Since r0 is REG_UNUSED (in insn 44), in the DCE pass, insn 44 is deleted.
This results in the following Call Frame Instructions being generated:
DW_CFA_advance_loc: 60 to 000000000001a7dc
DW_CFA_def_cfa_offset: 32
DW_CFA_offset_extended_sf: r5 at cfa+16
DW_CFA_advance_loc: 16 to 000000000001a7ec
DW_CFA_def_cfa_offset: 0
DW_CFA_advance_loc: 8 to 000000000001a7f4
DW_CFA_restore_extended: r65
DW_CFA_nop
DW_CFA_nop
DW_CFA_nop
This doesn’t tell us that the ‘lr’ register is at cfa+16. Due to this, we are
facing issues during stack unwinding.
What cprop_hardreg didn't take into account was that the setup of r5 (insn 38)
was not frame related but the setup of r0 was, and it's now substituting
something _into_ a frame-related insn. So the connection between insn 44 and
45
(via the frame-relatedness) that dwarf2out needs to figure out unwind info
is lost. Insn 44 is then also deleted, but that itself isn't the problem,
it's the loss of connection between insn 38 (ex-44) and insn 45 that is.
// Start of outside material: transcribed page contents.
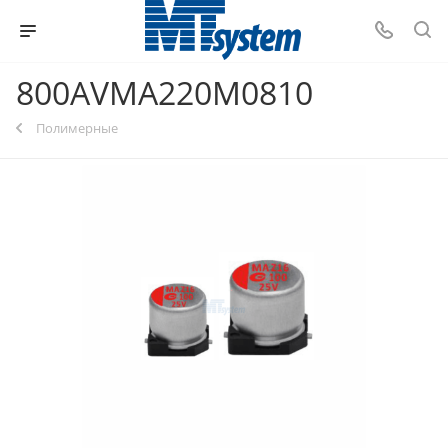
800AVMA220M0810
Полимерные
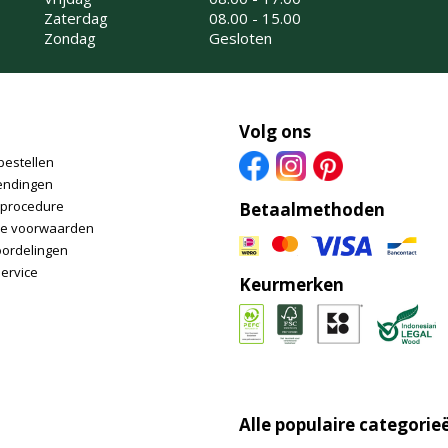
Zaterdag
08.00 - 15.00
Zondag
Gesloten
Volg ons
bestellen
endingen
nprocedure
Betaalmethoden
e voorwaarden
oordelingen
ervice
Keurmerken
Alle populaire categorie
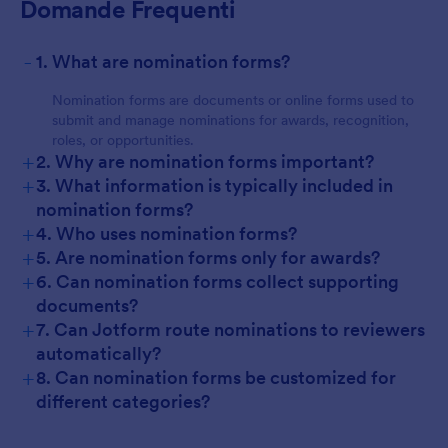
Domande Frequenti
-
1. What are nomination forms?
Nomination forms are documents or online forms used to
submit and manage nominations for awards, recognition,
roles, or opportunities.
+
2. Why are nomination forms important?
+
3. What information is typically included in
nomination forms?
+
4. Who uses nomination forms?
+
5. Are nomination forms only for awards?
+
6. Can nomination forms collect supporting
documents?
+
7. Can Jotform route nominations to reviewers
automatically?
+
8. Can nomination forms be customized for
different categories?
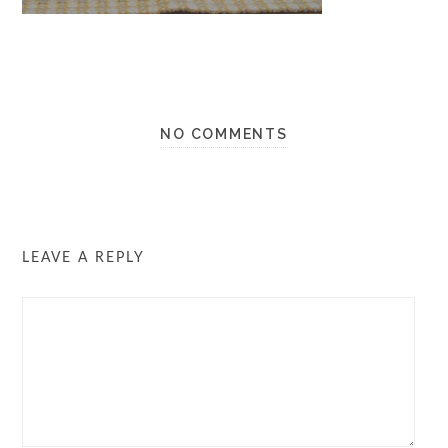
NO COMMENTS
LEAVE A REPLY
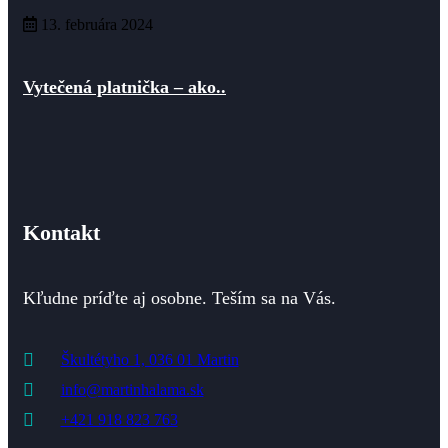
13. februára 2024
Vytečená platnička – ako..
Kontakt
Kľudne príďte aj osobne. Teším sa na Vás.
Škultétyho 1, 036 01 Martin
info@martinhalama.sk
+421 918 823 763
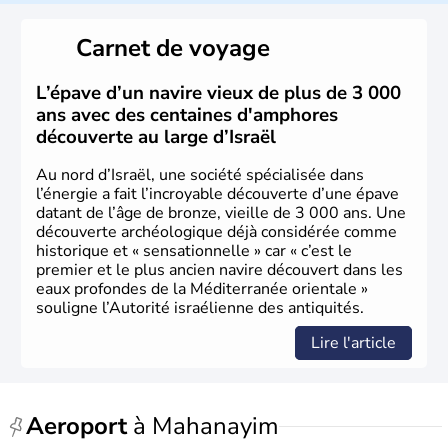
reste le centre politique et économique du pays. Il est
peuplé majoritairement de juifs et connaît désormais un
Carnet de voyage
vrai essor économique dans le domaine des nouvelles
technologies.
L’épave d’un navire vieux de plus de 3 000
ans avec des centaines d'amphores
découverte au large d’Israël
Au nord d’Israël, une société spécialisée dans
l’énergie a fait l’incroyable découverte d’une épave
datant de l’âge de bronze, vieille de 3 000 ans. Une
découverte archéologique déjà considérée comme
historique et « sensationnelle » car « c’est le
premier et le plus ancien navire découvert dans les
eaux profondes de la Méditerranée orientale »
souligne l’Autorité israélienne des antiquités.
Lire l'article
Aeroport
à Mahanayim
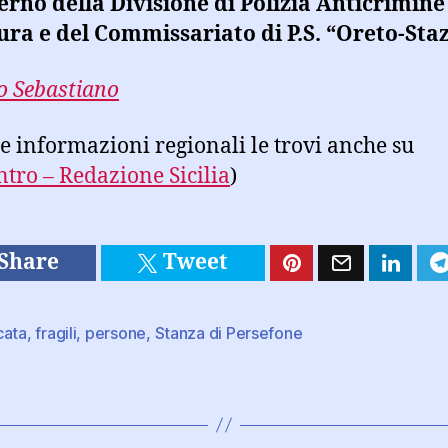
terno della Divisione di Polizia Anticrimine
ra e del Commissariato di P.S. “Oreto-Sta
 Sebastiano
tre informazioni regionali le trovi anche su
ntro – Redazione Sicilia
)
Share
Tweet
cata
,
fragili
,
persone
,
Stanza di Persefone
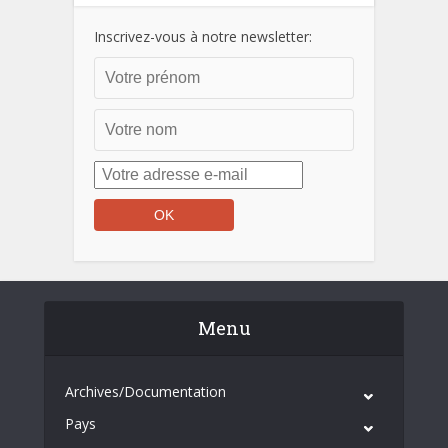
Inscrivez-vous à notre newsletter:
Menu
Archives/Documentation
Pays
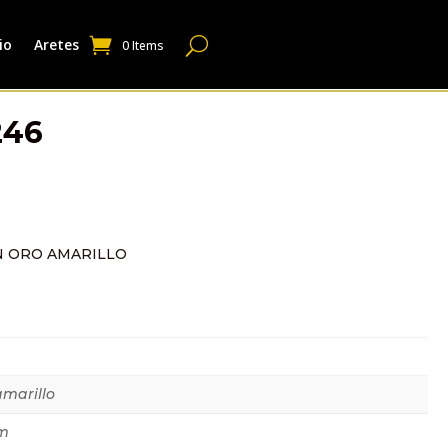
io
Aretes
0 Items
246
N ORO AMARILLO
dicional
amarillo
m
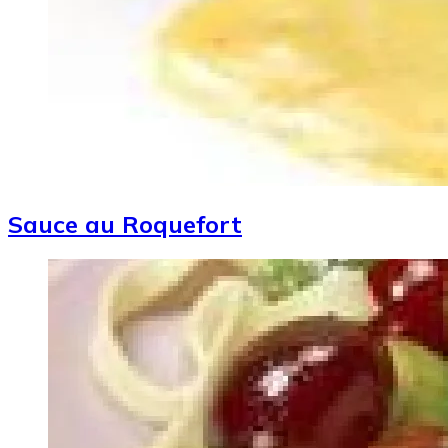
Sauce au Roquefort
Image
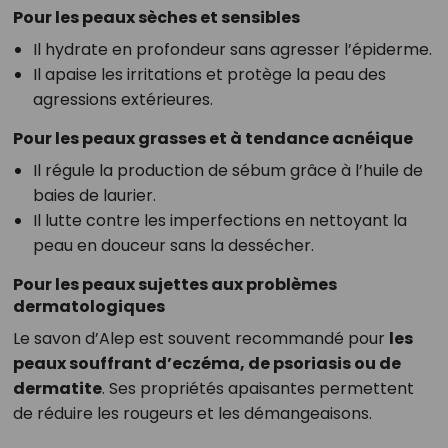
Pour les peaux sèches et sensibles
Il hydrate en profondeur sans agresser l’épiderme.
Il apaise les irritations et protège la peau des
agressions extérieures.
Pour les peaux grasses et à tendance acnéique
Il régule la production de sébum grâce à l’huile de
baies de laurier.
Il lutte contre les imperfections en nettoyant la
peau en douceur sans la dessécher.
Pour les peaux sujettes aux problèmes
dermatologiques
Le savon d’Alep est souvent recommandé pour
les
peaux souffrant d’eczéma, de psoriasis ou de
dermatite
. Ses propriétés apaisantes permettent
de réduire les rougeurs et les démangeaisons.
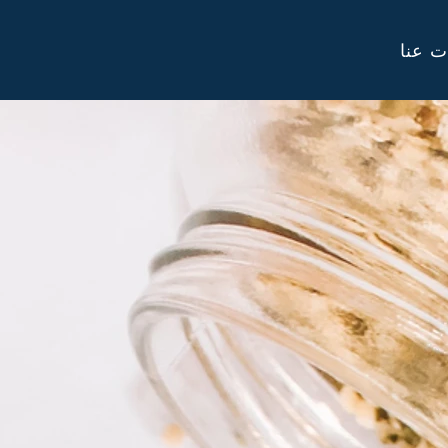
ت عنا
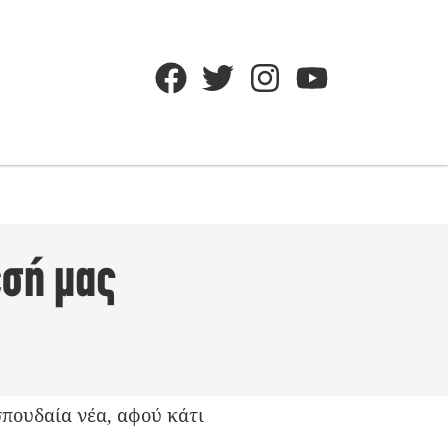
εσή μας
σπουδαία νέα, αφού κάτι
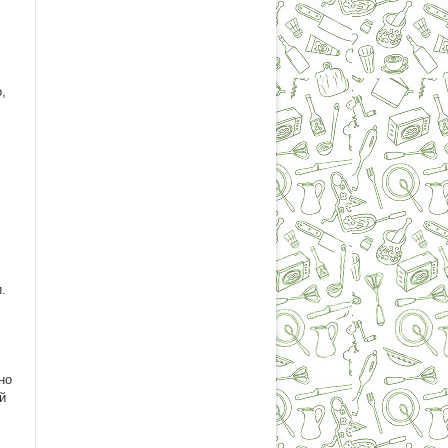
,
и.
но
й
cprop_hardreg should not deem a non-frame-related insn equivalent to
a frame-related one, at least not when the target of propagation is
a use in a frame-related insn itself.
This looks like an age-old problem in regcprop that doesn't trigger
very often because it's simply not often the case that frame related
instructions come after non-frame-related instructions (that is what shrink
wrapping enables) _and_ where the non-frame-related earlier insns do the same
as
what the prologue insns do (that's what the builtin_return_address enables).